[Start of Attachment]

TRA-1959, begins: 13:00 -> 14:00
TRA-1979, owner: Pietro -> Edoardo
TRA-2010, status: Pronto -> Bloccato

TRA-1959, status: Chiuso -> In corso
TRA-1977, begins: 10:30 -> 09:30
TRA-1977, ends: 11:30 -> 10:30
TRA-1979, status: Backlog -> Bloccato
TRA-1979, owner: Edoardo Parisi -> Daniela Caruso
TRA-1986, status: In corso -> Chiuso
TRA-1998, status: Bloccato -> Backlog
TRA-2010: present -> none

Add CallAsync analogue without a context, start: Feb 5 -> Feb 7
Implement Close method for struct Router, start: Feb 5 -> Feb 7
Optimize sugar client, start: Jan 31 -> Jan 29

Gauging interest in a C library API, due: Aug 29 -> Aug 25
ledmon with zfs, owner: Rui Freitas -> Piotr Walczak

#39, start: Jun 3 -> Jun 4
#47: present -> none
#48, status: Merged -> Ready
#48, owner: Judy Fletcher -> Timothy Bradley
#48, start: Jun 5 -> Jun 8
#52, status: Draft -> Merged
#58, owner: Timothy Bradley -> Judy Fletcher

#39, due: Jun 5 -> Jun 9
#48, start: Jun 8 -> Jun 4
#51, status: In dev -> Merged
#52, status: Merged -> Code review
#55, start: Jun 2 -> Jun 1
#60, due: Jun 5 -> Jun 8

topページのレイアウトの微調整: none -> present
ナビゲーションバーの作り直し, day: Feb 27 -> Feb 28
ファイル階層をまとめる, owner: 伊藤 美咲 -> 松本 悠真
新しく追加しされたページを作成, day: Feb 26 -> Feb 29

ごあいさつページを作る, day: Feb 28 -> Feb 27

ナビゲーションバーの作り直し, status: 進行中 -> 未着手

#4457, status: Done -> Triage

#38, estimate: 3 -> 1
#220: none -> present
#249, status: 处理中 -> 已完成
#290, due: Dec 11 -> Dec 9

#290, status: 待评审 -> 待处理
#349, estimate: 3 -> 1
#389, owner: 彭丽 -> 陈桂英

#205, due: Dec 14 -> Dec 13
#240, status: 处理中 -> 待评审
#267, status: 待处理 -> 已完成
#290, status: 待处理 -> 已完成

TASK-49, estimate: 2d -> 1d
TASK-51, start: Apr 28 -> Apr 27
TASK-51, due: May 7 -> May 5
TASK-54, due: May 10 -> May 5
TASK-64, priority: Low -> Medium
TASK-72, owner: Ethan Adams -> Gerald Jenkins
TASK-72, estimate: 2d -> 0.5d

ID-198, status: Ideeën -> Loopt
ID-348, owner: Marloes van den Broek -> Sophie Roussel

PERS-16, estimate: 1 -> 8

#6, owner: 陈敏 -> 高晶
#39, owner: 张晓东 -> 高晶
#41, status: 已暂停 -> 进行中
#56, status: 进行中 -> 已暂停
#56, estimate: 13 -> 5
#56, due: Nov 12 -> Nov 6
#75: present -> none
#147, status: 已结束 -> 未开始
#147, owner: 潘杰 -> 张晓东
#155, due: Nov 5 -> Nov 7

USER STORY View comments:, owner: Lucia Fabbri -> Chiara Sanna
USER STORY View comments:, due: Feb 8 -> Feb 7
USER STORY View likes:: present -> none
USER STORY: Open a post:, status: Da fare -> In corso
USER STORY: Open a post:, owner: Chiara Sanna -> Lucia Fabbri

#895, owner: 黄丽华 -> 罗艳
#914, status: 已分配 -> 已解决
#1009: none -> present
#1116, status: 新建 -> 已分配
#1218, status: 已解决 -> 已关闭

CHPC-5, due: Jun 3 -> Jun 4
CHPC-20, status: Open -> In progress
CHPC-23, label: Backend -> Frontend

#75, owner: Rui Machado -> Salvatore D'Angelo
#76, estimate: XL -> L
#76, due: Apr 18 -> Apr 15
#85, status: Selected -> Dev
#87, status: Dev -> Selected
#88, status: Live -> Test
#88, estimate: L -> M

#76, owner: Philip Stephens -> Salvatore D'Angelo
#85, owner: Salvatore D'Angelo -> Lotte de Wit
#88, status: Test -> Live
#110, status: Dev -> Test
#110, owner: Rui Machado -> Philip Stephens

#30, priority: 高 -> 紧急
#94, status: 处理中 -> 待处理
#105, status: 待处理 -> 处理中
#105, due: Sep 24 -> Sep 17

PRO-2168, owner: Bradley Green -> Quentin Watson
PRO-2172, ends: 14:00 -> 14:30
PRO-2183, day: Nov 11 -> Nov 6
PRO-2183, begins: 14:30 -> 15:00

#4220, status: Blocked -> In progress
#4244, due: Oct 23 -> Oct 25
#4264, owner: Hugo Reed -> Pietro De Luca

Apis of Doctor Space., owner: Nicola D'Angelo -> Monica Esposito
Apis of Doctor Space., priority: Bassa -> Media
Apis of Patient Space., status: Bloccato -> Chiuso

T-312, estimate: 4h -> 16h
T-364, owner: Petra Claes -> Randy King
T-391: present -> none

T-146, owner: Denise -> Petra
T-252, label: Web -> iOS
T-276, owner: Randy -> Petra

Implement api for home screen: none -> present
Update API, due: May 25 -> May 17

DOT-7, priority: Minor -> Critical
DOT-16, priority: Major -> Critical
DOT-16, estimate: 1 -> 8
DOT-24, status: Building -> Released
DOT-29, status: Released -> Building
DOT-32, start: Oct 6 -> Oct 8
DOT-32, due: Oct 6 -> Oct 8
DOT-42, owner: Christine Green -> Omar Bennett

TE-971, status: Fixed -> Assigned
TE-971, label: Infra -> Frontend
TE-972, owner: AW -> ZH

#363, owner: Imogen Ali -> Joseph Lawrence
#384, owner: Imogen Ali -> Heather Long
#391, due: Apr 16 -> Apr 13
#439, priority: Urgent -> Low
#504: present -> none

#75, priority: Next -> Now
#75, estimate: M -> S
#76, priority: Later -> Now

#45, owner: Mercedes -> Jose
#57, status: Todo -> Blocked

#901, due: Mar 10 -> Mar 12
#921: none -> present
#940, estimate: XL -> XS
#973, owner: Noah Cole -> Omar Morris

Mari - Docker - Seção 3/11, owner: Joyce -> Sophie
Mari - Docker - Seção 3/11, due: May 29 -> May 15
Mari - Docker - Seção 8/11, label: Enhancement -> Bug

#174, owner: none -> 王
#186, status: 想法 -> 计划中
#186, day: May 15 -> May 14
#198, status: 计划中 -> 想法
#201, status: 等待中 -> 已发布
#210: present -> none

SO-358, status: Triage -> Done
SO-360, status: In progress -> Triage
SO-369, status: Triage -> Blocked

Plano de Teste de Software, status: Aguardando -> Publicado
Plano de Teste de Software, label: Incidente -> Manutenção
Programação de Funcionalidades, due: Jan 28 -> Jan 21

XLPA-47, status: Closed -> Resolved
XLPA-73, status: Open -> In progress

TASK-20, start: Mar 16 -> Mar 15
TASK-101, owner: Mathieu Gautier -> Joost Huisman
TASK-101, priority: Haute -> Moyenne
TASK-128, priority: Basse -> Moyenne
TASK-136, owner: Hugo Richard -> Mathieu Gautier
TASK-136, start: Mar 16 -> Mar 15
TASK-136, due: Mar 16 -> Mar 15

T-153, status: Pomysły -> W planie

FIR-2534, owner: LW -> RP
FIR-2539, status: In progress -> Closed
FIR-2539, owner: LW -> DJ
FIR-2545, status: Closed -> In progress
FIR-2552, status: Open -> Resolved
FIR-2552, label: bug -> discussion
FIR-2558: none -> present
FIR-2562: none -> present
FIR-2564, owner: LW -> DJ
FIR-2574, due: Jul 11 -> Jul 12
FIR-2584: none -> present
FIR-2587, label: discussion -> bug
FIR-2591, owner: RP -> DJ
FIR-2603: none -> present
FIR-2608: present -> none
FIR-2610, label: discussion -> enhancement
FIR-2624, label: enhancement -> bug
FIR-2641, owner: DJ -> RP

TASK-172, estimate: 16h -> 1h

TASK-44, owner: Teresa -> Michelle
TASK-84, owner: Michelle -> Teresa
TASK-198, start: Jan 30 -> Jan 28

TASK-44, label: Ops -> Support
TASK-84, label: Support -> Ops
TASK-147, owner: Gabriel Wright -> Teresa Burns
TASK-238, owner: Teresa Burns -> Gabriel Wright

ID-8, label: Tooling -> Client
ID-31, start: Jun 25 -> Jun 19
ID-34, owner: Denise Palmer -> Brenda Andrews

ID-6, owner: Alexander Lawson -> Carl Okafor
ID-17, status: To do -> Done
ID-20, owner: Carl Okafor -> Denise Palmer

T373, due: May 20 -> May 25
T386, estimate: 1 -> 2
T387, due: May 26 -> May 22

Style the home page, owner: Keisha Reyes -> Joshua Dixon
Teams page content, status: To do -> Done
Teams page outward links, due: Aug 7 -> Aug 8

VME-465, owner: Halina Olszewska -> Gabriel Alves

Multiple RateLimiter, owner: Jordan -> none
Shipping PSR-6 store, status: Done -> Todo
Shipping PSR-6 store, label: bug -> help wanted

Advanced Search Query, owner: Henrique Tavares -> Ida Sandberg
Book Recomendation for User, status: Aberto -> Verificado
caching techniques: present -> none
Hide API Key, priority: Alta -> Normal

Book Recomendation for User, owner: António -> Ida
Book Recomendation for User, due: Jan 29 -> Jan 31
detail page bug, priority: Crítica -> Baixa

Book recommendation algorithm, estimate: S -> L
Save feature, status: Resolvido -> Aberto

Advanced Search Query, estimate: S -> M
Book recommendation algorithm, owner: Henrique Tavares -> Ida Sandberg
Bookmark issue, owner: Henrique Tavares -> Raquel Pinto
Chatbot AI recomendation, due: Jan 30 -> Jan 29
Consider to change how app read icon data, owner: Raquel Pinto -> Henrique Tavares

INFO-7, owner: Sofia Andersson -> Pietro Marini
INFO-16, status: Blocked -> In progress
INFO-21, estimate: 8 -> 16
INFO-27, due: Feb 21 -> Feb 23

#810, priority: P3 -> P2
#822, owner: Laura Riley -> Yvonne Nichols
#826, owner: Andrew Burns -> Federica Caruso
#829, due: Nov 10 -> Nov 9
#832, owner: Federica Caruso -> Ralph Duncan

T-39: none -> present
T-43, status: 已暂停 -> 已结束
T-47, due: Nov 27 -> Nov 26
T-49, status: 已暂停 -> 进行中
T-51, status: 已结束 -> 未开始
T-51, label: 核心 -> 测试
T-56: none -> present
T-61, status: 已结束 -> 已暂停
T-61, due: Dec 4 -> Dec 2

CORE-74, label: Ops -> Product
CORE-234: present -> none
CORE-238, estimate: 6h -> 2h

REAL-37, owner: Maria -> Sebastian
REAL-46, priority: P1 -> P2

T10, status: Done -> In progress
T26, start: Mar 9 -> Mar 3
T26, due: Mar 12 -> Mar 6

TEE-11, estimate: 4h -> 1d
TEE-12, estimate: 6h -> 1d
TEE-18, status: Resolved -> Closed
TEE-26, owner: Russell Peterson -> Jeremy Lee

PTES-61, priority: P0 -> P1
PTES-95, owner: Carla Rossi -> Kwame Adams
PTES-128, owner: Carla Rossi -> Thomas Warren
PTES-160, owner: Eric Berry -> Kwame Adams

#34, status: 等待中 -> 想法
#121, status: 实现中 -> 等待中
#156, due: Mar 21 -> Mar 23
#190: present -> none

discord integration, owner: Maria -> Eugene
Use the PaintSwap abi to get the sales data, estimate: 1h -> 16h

[End of Attachment]

PROBLEM » Give the exact lines, and only those, from the line containing "#48, status: Merged -> Ready" through the line containing "#155, due: Nov 5 -> Nov 7" in the entries above.

YOUR SOLUTION »
#48, status: Merged -> Ready
#48, owner: Judy Fletcher -> Timothy Bradley
#48, start: Jun 5 -> Jun 8
#52, status: Draft -> Merged
#58, owner: Timothy Bradley -> Judy Fletcher

#39, due: Jun 5 -> Jun 9
#48, start: Jun 8 -> Jun 4
#51, status: In dev -> Merged
#52, status: Merged -> Code review
#55, start: Jun 2 -> Jun 1
#60, due: Jun 5 -> Jun 8

topページのレイアウトの微調整: none -> present
ナビゲーションバーの作り直し, day: Feb 27 -> Feb 28
ファイル階層をまとめる, owner: 伊藤 美咲 -> 松本 悠真
新しく追加しされたページを作成, day: Feb 26 -> Feb 29

ごあいさつページを作る, day: Feb 28 -> Feb 27

ナビゲーションバーの作り直し, status: 進行中 -> 未着手

#4457, status: Done -> Triage

#38, estimate: 3 -> 1
#220: none -> present
#249, status: 处理中 -> 已完成
#290, due: Dec 11 -> Dec 9

#290, status: 待评审 -> 待处理
#349, estimate: 3 -> 1
#389, owner: 彭丽 -> 陈桂英

#205, due: Dec 14 -> Dec 13
#240, status: 处理中 -> 待评审
#267, status: 待处理 -> 已完成
#290, status: 待处理 -> 已完成

TASK-49, estimate: 2d -> 1d
TASK-51, start: Apr 28 -> Apr 27
TASK-51, due: May 7 -> May 5
TASK-54, due: May 10 -> May 5
TASK-64, priority: Low -> Medium
TASK-72, owner: Ethan Adams -> Gerald Jenkins
TASK-72, estimate: 2d -> 0.5d

ID-198, status: Ideeën -> Loopt
ID-348, owner: Marloes van den Broek -> Sophie Roussel

PERS-16, estimate: 1 -> 8

#6, owner: 陈敏 -> 高晶
#39, owner: 张晓东 -> 高晶
#41, status: 已暂停 -> 进行中
#56, status: 进行中 -> 已暂停
#56, estimate: 13 -> 5
#56, due: Nov 12 -> Nov 6
#75: present -> none
#147, status: 已结束 -> 未开始
#147, owner: 潘杰 -> 张晓东
#155, due: Nov 5 -> Nov 7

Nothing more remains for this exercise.